FDA approves CRISPR–Cas9 therapy for sickle cell disease
Officials at the U.S. Food and Drug Administration today announced approval of the first CRISPR–Cas9 therapeutic to treat sickle cell disease. The cell therapy is the only cure to date for patients who are not eligible for stem cell transplants. The FDA approved the therapy for patients age 12 to 35.
The therapeutic, exagamglogene autotemcel, sold as Casgevy, from CRISPR Therapeutics and Vertex Pharmaceuticals, uses CRISPR–Cas9 technology to edit a patient’s own hematopoietic stem cells to produce high levels of fetal hemoglobin, which is not normally expressed in adulthood and drowns out the damaging effects of their sickle hemoglobin. The therapy was approved in the United Kingdom in November.
Sickle cell disease is a debilitating, genetic disorder that causes abnormal red blood cell development. It affects approximately 7.74 million individuals worldwide. Red blood cells are normally disk-shaped and move easily throughout the blood, carrying oxygen to vital organs. In a patient with sickle cell disease, red blood cells are warped, or “sickle”-shaped, which can lead to impaired blood flow and cause stroke, infection, eye issues, severe pain crises and premature death.
The therapeutic specifically targets BCL11A, a repressor of the fetal hemoglobin gene, using a guide RNA. The precise target site is a residue within the BCL11A enhancer region, which, once modified by the Cas9 nuclease, takes the brakes off the fetal hemoglobin gene, leaving transcription and later translation free to occur.
Victoria Gray, a mother of four from Mississippi, was the first sickle cell patient to receive Casgevy in a 2019 clinical trial. Prior to the treatment, Gray said she had to rush to the emergency room at least once a month and often stay in the hospital for weeks at a time due to her painful crises.
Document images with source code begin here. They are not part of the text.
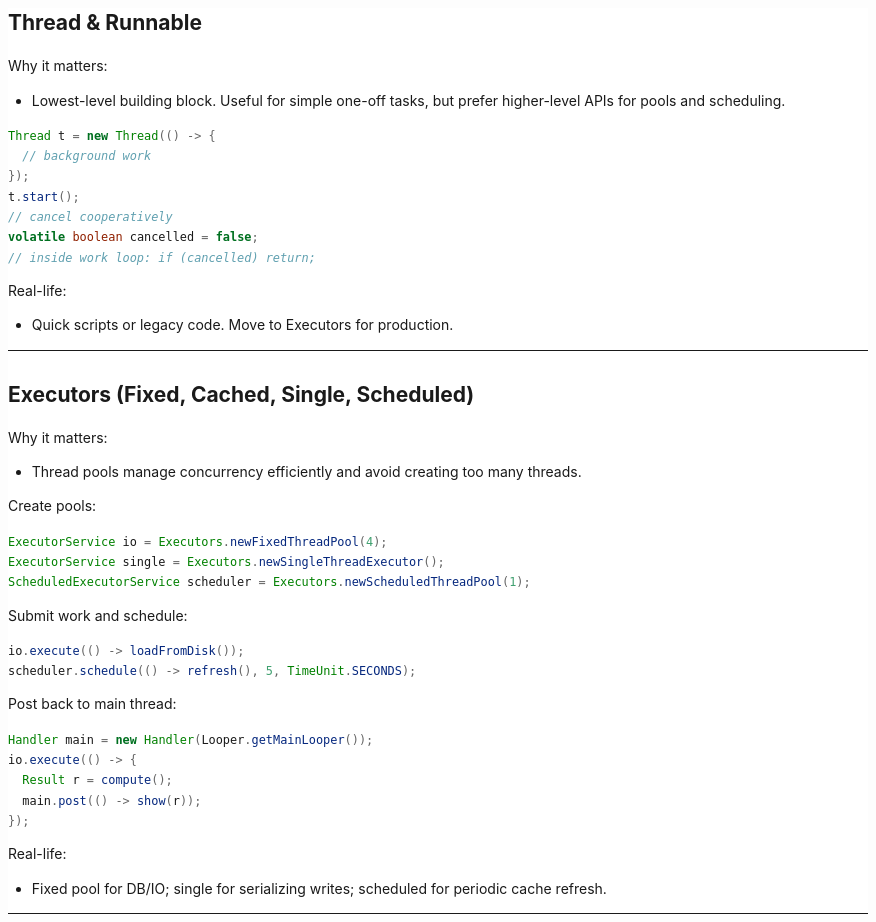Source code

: 
## Thread & Runnable

Why it matters:
- Lowest-level building block. Useful for simple one-off tasks, but prefer higher-level APIs for pools and scheduling.

```java
Thread t = new Thread(() -> {
  // background work
});
t.start();
// cancel cooperatively
volatile boolean cancelled = false;
// inside work loop: if (cancelled) return;
```

Real-life:
- Quick scripts or legacy code. Move to Executors for production.

---

## Executors (Fixed, Cached, Single, Scheduled)

Why it matters:
- Thread pools manage concurrency efficiently and avoid creating too many threads.

Create pools:

```java
ExecutorService io = Executors.newFixedThreadPool(4);
ExecutorService single = Executors.newSingleThreadExecutor();
ScheduledExecutorService scheduler = Executors.newScheduledThreadPool(1);
```

Submit work and schedule:

```java
io.execute(() -> loadFromDisk());
scheduler.schedule(() -> refresh(), 5, TimeUnit.SECONDS);
```

Post back to main thread:

```java
Handler main = new Handler(Looper.getMainLooper());
io.execute(() -> {
  Result r = compute();
  main.post(() -> show(r));
});
```

Real-life:
- Fixed pool for DB/IO; single for serializing writes; scheduled for periodic cache refresh.

---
Since receiving Casgevy, she has had no emergency room visits, hospital stays or crises, she said.
“I feel cured,” Gray said. “My life has changed dramatically with just a leap of faith.”
Emmanuelle Charpentier is a cofounder of CRISPR Therapeutics and the director of and a scientific member at the Max Planck Unit for the Science of Pathogens. Charpentier shared the 2020 Nobel Prize in chemistry for the development of CRISPR–Cas9 with Jennifer Doudna, an RNA biochemist at the University of California, Berkeley.
Peter Marks, director of the FDA’s Center for Biologics Evaluation and Research, commented on today's action. “These approvals represent an important medical advance with the use of innovative cell-based gene therapies to target potentially devastating diseases and improve public health,” Marks said. “Today’s actions follow rigorous evaluations of the scientific and clinical data needed to support approval, reflecting the FDA’s commitment to facilitating development of safe and effective treatments for conditions with severe impacts on human health.”
The FDA approved Casgevy based on three studies showing that the drug is a safe and effective treatment for sickle cell disease. In the most recent safety and efficacy clinical trial, patients like Gray who received the therapeutic sustained long-term high levels of total hemoglobin, similar to what is seen in healthy adults, and most were blood transfusion–independent and free of painful crises for at least one year after treatment.
Benjamin Oakes, CEO and cofounder of Scribe Therapeutics, said “The approval is just the tip of the iceberg. It's a really beautiful proof of concept for what CRISPR genome editing can do. … The real vision and mission for the whole CRISPR field should be to create safer, more effective therapies that can be brought more broadly to patients.”
Oakes said he and his colleagues are developing the next generation of CRISPR gene therapies using an engineered CasX protein that cuts DNA more precisely than Cas9.
According to the Institute for Clinical and Economic Review, Casgevy could be priced at up to $1.93 million to be cost-effective, a measure that estimates how much it costs to gain a unit of a health outcome, such as a life year gained or a death prevented. With this price tag, ICER estimated that 15% of eligible patients could be treated over a five-year period.
In 2022, patients with sickle cell disease incurred out-of-pocket medical costs totaling up to $44,000, with insurers covering approximately $1.7 million per patient. Economists predict that gene therapies like Casgevy could cost a single state Medicare program more than $30 million per year.
The FDA will evaluate a second gene therapy for sickle cell disease, bluebird bio’s lovo-cel, later this month. Unlike Casgevy, lovo-cel uses a lentiviral vector to introduce a modified beta globin gene into patient stem cells. This modified gene produces an antisickling hemoglobin protein, which is designed to inhibit the polymerization of mutant sickle hemoglobin, making it less likely to form blockages in the circulation.